Deductibles share the financial risk of loss between you and the insurance company. The more risk you take on through a higher deductible, the less you'll be required to pay in premiums.
Generally speaking, deductibles apply only to property damage, not the liability that kicks in when you are found legally responsible for injuries to other people or damage to their property.
A homeowners insurance deductible may be complicated. Here are the types of deductibles you may encounter:
- Dollar-value deductible. Just like an automobile insurance policy, some homeowners policies set a flat-rate dollar deductible. They're often set between $1,000 and $2,500.
- Percentage deductible. Most of us think of an insurance deductible as a specific dollar amount, but many deductibles on homeowners policies are stated as a percentage of the home's insured value. For example, if your home is insured for $200,000 and your homeowners policy has a 1% deductible, you would be responsible for $2,000 before insurance benefits begin.

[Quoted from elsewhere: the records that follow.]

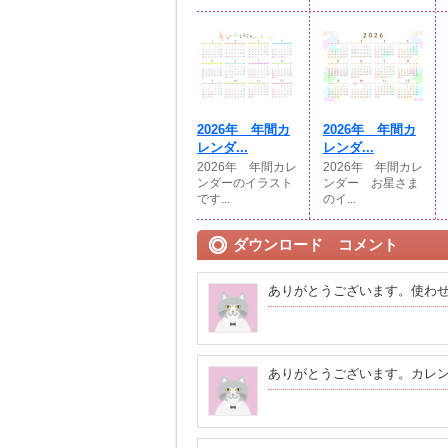
2026年 年間カ
2026年 年間カ
レンダ...
レンダ...
2026年 年間カレ
2026年 年間カレ
ンダーのイラスト
ンダー お星さま
です...
のイ...
ダウンロード コメント
ありがとうございます。使わ
ありがとうございます。カレ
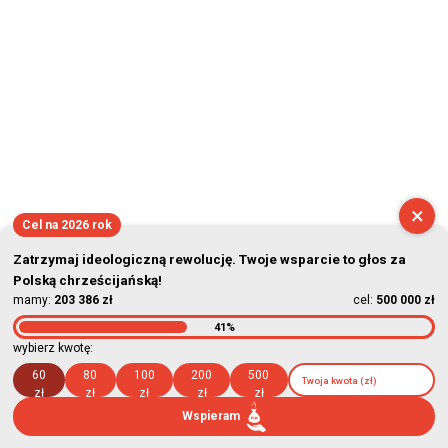
×
Cel na 2026 rok
Zatrzymaj ideologiczną rewolucję. Twoje wsparcie to głos za
Polską chrześcijańską!
mamy:
203 386 zł
cel:
500 000 zł
41%
wybierz kwotę:
60
80
100
200
500
zł
zł
zł
zł
zł
Wspieram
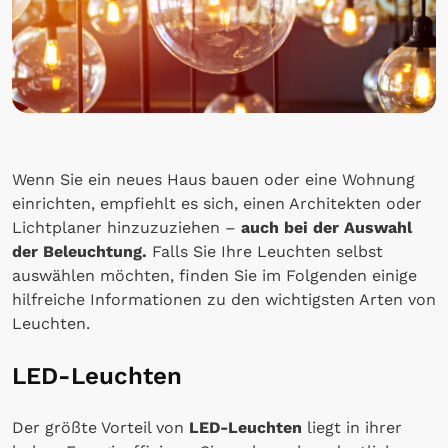
Wenn Sie ein neues Haus bauen oder eine Wohnung
einrichten, empfiehlt es sich, einen Architekten oder
Lichtplaner hinzuzuziehen –
auch bei der Auswahl
der Beleuchtung.
Falls Sie Ihre Leuchten selbst
auswählen möchten, finden Sie im Folgenden einige
hilfreiche Informationen zu den wichtigsten Arten von
Leuchten.
LED-Leuchten
Der größte Vorteil von
LED-Leuchten
liegt in ihrer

If the insured value of your home rises, your deductible will rise with it.
- Split deductible. If you live in a catastrophe-prone area, you may find your homeowners policy has multiple deductibles that differ depending on the cause of loss. For example, you may have one deductible for wind and hail and another for other risks.
It's worth noting that homeowners policies generally don't cover floods. To help protect your home against that risk, you also should consider purchasing a flood insurance policy.
No matter which type you have, it may be tempting to lean toward a lower deductible. After all, who doesn't want their insurance company to pay more at claim time? But remember the trade-off: Generally, the lower your deductible, the higher your premiums.
When striking the balance between deductibles and premiums, it's often best to avoid extremes in either direction. Set your deductible too high, and you may end up scrambling to come up with cash for repairs when something actually goes wrong. Set it too low, and you'll be saddled with high premiums.